# Excerpt:

******************************

On Feb 15, 2014 12:48 AM, "Benjamin Measures" <saint....@gmail.com> wrote:
>
> On Saturday, 15 February 2014 05:16:13 UTC, minux wrote:
>>
>> On Feb 14, 2014 11:17 PM, "Benjamin Measures" <saint....@gmail.com> wrote:
>> > That's not all go build does. You should find out what it actually does (-n) before making up comparisons.
>> it's easy to count total number of non-test Go source lines in the std library, just an exercise of go list -f:
>> $ go list -f $'{{range $x := .GoFiles}}{{$.Dir}}/{{$x}}\n{{end}}' std | xargs wc -l | grep total
>>   190780 total
> Doesn't that forget the c files compiled as part of pkg/runtime?

we are talking about the speed of the Go compiler, not C compiler.


> Further, whilst correlated, can you really measure compile kloc/s by measuring build time without taking into account what else the build tool might be doing?

******************************

# Source data:
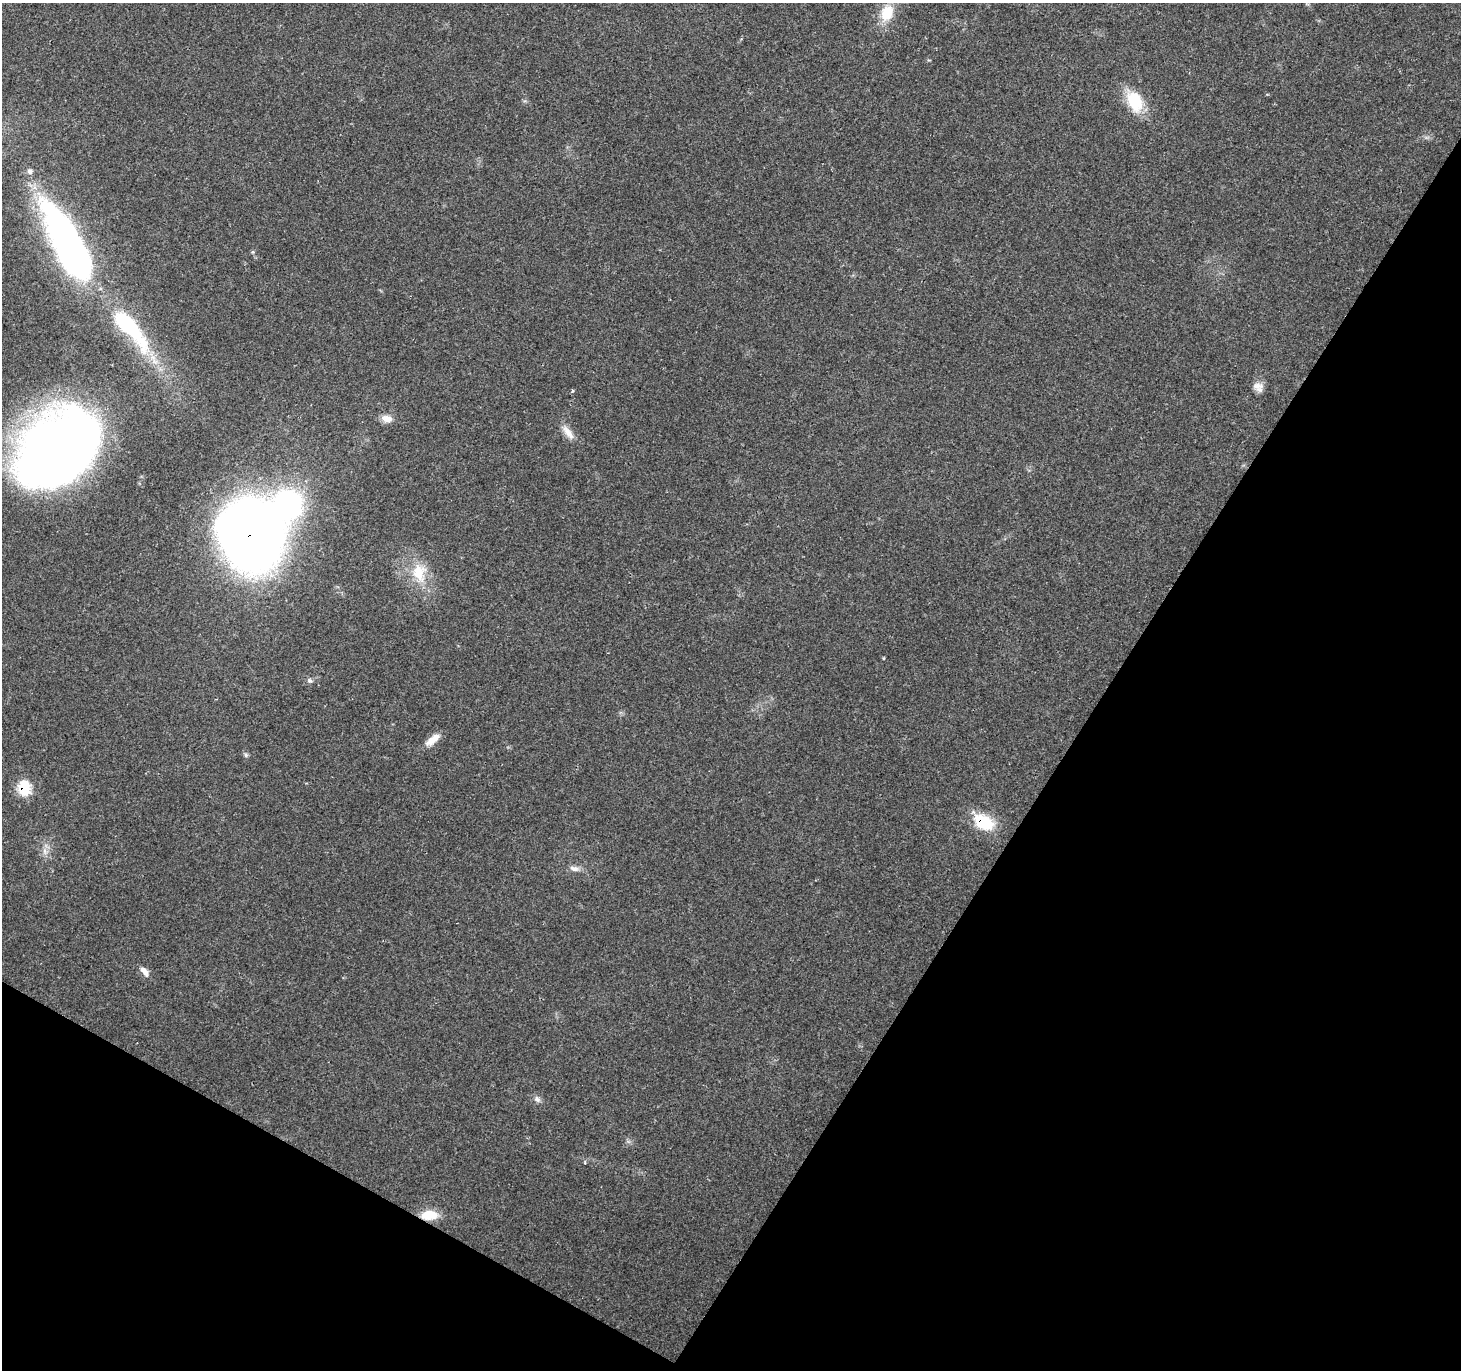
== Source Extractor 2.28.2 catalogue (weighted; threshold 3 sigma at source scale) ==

******************************

# The problem:
Print the passage of the email exchange above that opens with the words containing "On Feb 15, 2014" and closes with "not C compiler.", keeping every character unchanged.

# Problem solution:
On Feb 15, 2014 12:48 AM, "Benjamin Measures" <saint....@gmail.com> wrote:
>
> On Saturday, 15 February 2014 05:16:13 UTC, minux wrote:
>>
>> On Feb 14, 2014 11:17 PM, "Benjamin Measures" <saint....@gmail.com> wrote:
>> > That's not all go build does. You should find out what it actually does (-n) before making up comparisons.
>> it's easy to count total number of non-test Go source lines in the std library, just an exercise of go list -f:
>> $ go list -f $'{{range $x := .GoFiles}}{{$.Dir}}/{{$x}}\n{{end}}' std | xargs wc -l | grep total
>>   190780 total
> Doesn't that forget the c files compiled as part of pkg/runtime?

we are talking about the speed of the Go compiler, not C compiler.